The prize? The winners get to attend the Group of 20 summit in Rome this fall to meet with world leaders and try to raise money and awareness for their cause.
Anyone who has engaged in real activism may give this made-for-TV model a glowering side-eye. The contestants don’t compete for actual funds to do good works but merely for the right to crash an international conference and try to shake down world leaders for cash? Instead of a crown of glory, that almost sounds like the second circle of hell…
When it airs, I will give this show a look and report back. But I hope it won’t make a mockery of activism…
CBS, along with producing partners Global Citizen and Live Nation, is billing the show as a program that “will make you want to get up and change the world.” Then why not invite people to do just that? And put some real cash behind some of the ideas? That would be something worth watching.
Fundraising
Business Insider: The New York Times wants a Democratic political committee to quit making money off a fake newspaper front page
By Dave Levinthal
When supporters of pro-Democrat political action committee End Citizens United opened a fundraising email Monday, they were greeted with what appears to be the August 6 front page of The New York Times.
“IN A NEW AD, A DEMOCRATIC GROUP POINTEDLY PUSHES BIDEN ON VOTING RIGHTS AND THE FILIBUSTER,” a top-of-the-page headline blares.
One problem: the front page is fake. No such article appeared on the New York Times’ August 6 front page, or any of its front pages.
End Citizens United seemingly spliced the October 16, 1997, front page of The New York Times with an online-only blog item written on August 5 by reporter Nick Corasaniti, creating something derivative and decidedly not real…
“We plan to send a cease and desist for this unauthorized and commercial use of our intellectual property,” New York Times spokesperson Linda Zebian told Insider on Monday afternoon after reviewing the fundraising email.

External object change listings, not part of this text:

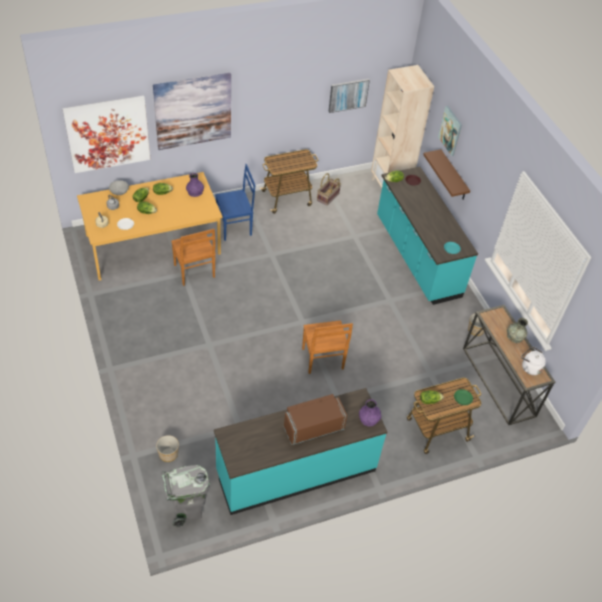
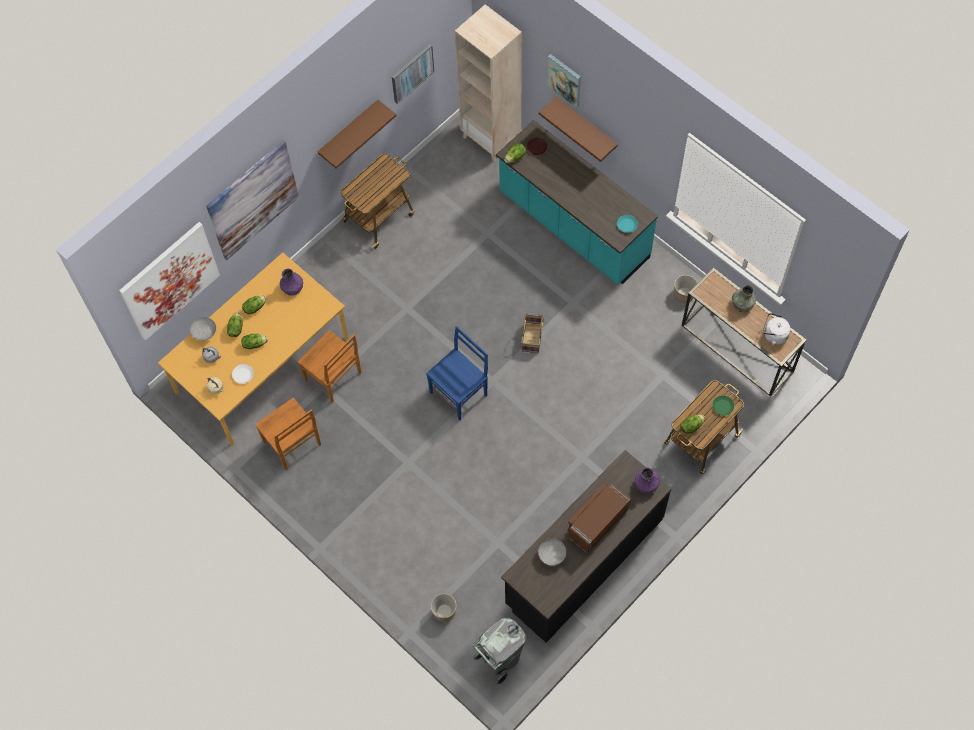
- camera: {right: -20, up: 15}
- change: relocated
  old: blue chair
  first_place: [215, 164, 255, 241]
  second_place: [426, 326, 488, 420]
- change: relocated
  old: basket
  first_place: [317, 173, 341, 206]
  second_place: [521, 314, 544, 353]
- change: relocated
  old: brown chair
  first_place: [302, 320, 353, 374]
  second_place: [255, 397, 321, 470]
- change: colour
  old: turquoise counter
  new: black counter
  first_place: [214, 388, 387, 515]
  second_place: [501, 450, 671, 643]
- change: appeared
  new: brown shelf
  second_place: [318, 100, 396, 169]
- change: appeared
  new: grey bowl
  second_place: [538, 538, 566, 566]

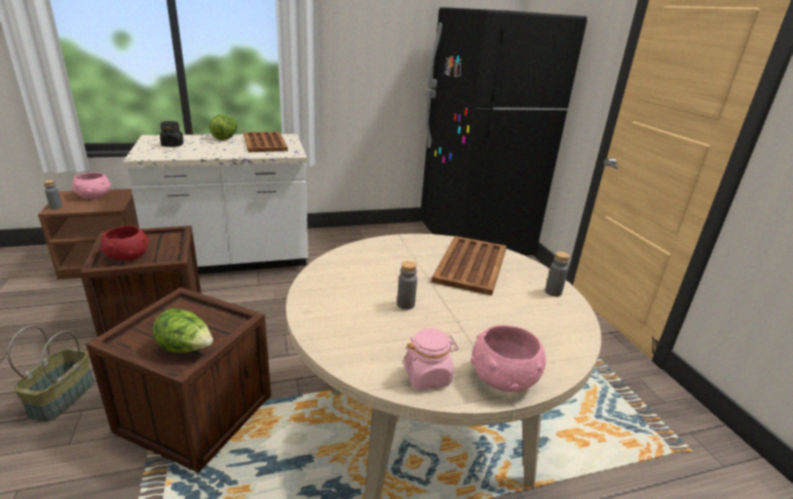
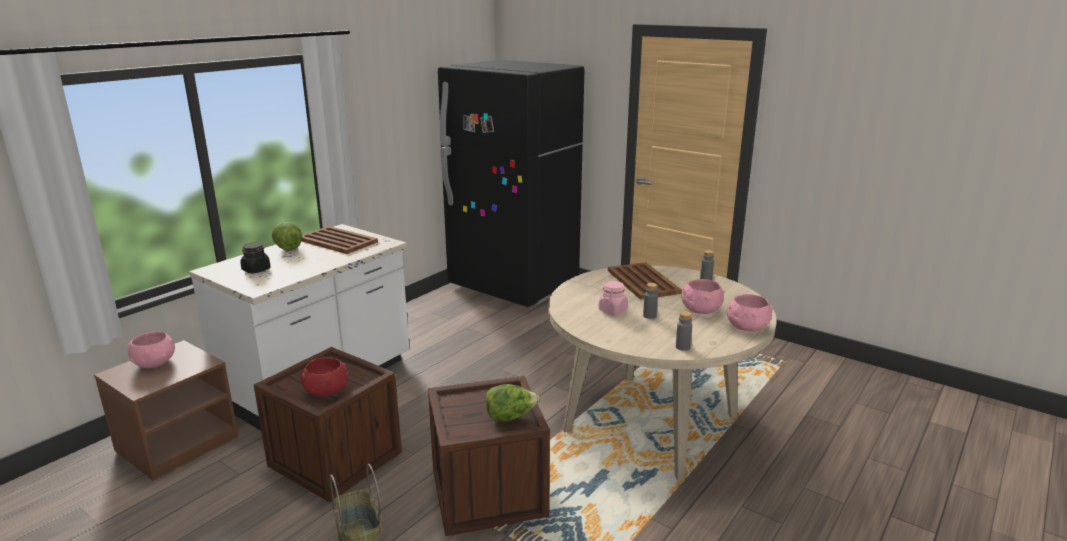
- camera: {right: -35, up: -5}
- change: relocated
  old: grey bottle
  first_place: [44, 180, 62, 209]
  second_place: [676, 311, 692, 351]
- change: relocated
  old: pink jar
  first_place: [403, 328, 458, 390]
  second_place: [598, 281, 628, 315]
- change: appeared
  new: pink bowl
  second_place: [681, 279, 725, 314]

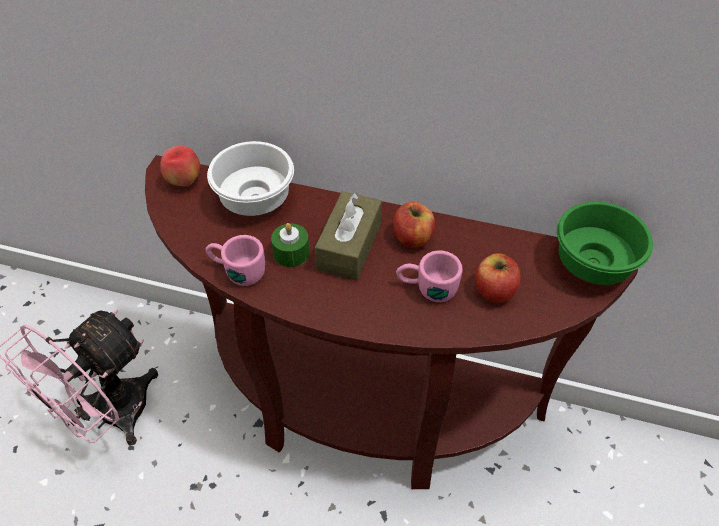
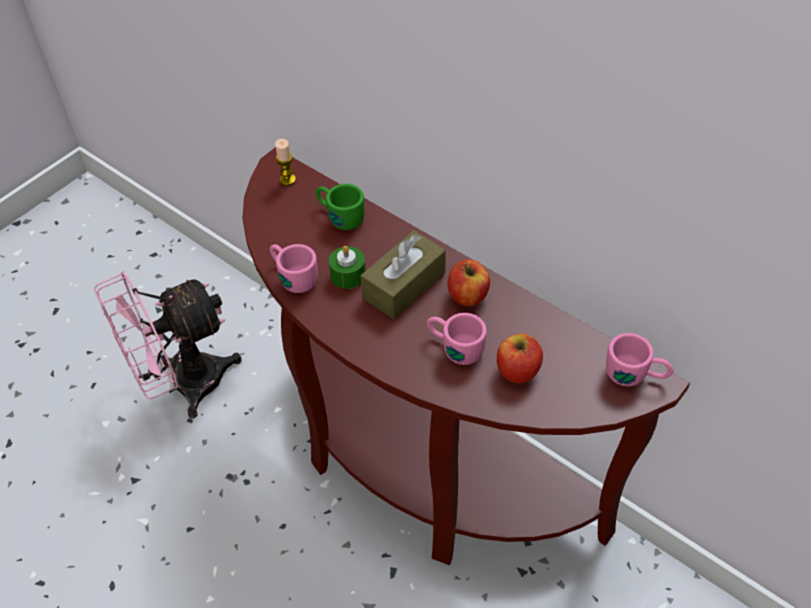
- camera: {right: 25, up: 0}
- change: exchanged
  old: white bowl
  new: green mug
  first_place: [207, 141, 294, 216]
  second_place: [315, 184, 365, 230]
- change: exchanged
  old: apple
  new: candle
  first_place: [160, 145, 200, 186]
  second_place: [275, 139, 296, 185]
- change: exchanged
  old: green bowl
  new: pink mug
  first_place: [557, 202, 653, 285]
  second_place: [606, 333, 674, 386]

End Citizens United spokesperson Bawadden Sayed said the political group intended to share news coverage of its new ad campaign with supporters using imagery “to give the context of the news outlet in which it appeared.”
The States
Independent Record: Right-to-work group sues to strike down Clean Campaign Act
By Seaborn Larson
A Montana “right-to-work” group on Monday filed a lawsuit to strike down the state’s Clean Campaign Act, arguing it contains a provision that violates political speech protections.

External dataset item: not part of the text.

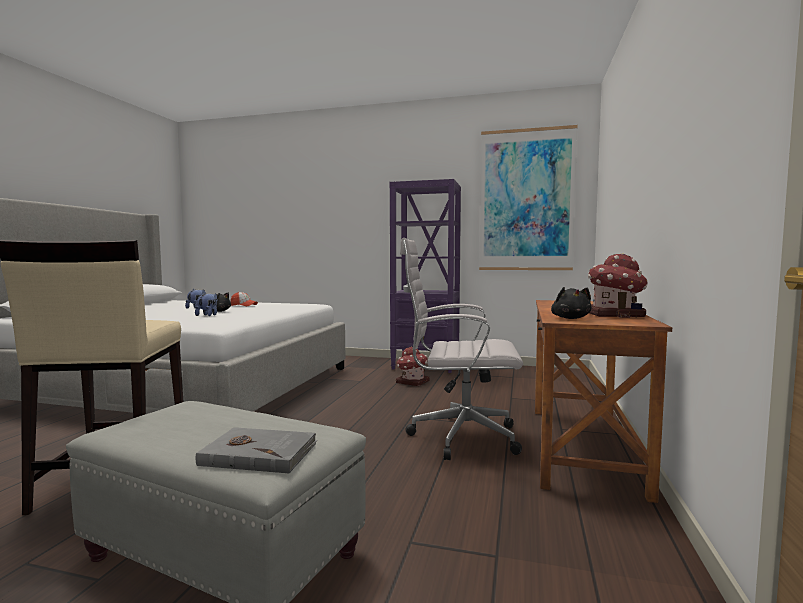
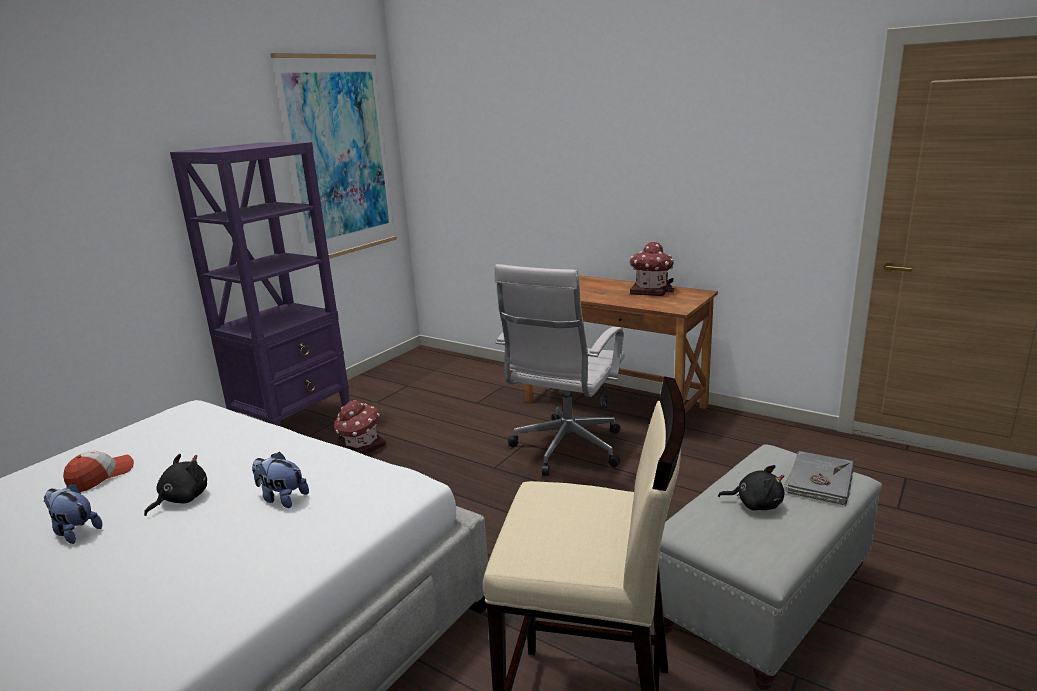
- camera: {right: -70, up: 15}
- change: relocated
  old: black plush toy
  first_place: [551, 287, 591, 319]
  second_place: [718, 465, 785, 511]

Montana Citizens for Right to Work filed the lawsuit in U.S. District Court in Helena against Montana Commissioner of Political Practices Jeff Mangan…

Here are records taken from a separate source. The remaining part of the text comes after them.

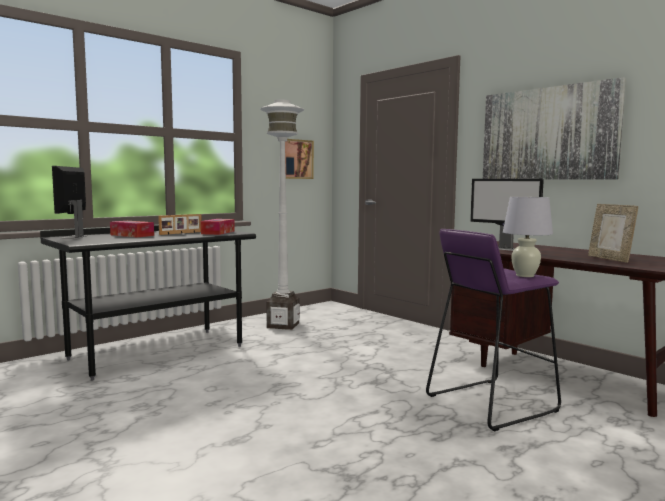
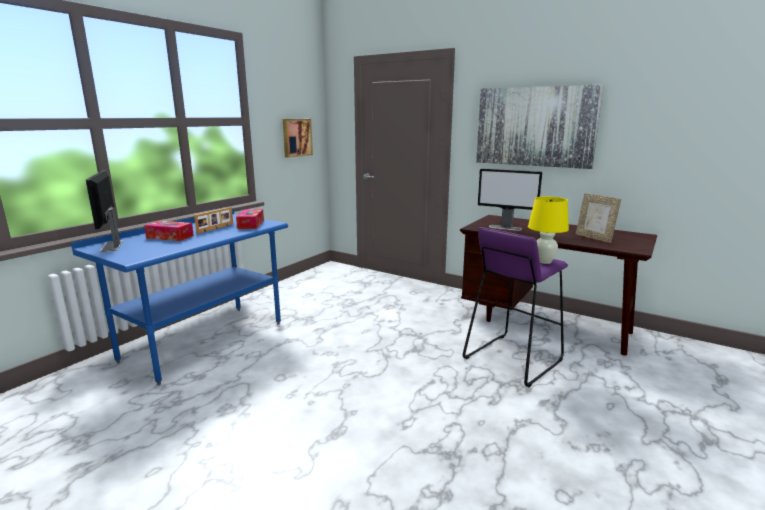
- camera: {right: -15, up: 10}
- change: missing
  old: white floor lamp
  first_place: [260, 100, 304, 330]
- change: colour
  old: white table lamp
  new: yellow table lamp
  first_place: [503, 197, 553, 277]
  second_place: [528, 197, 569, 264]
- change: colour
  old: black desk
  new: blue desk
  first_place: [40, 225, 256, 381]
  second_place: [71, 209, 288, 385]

The group sent out 16,000 campaign mailers in 20 different legislative districts on Oct. 28, 2020 that distinguished the candidates in each race by their opinions on right-to-work laws. On Oct. 30, a senior advisor for the Montana Democratic Party filed a complaint with Mangan’s office alleging the right-to-work group did not notify candidates of the mailers distributed within 10 days of the election, as required in the Fair Notice provision, a part of the Clean Campaign Act…
According to the lawsuit, Mangan notified the group it must pay a $8,000 fine or his office would prosecute…
The group argues in its filing the Fair Notice provision is unconstitutional because it requires political committees notify candidates of negative mailers, but mailers endorsing candidates are not subject to the same requirement. The lawsuit asks a judge to strike down the entire Clean Campaign Act and prohibit Mangan from following through on prosecuting Montana Citizens for Right to Work based on the March violation.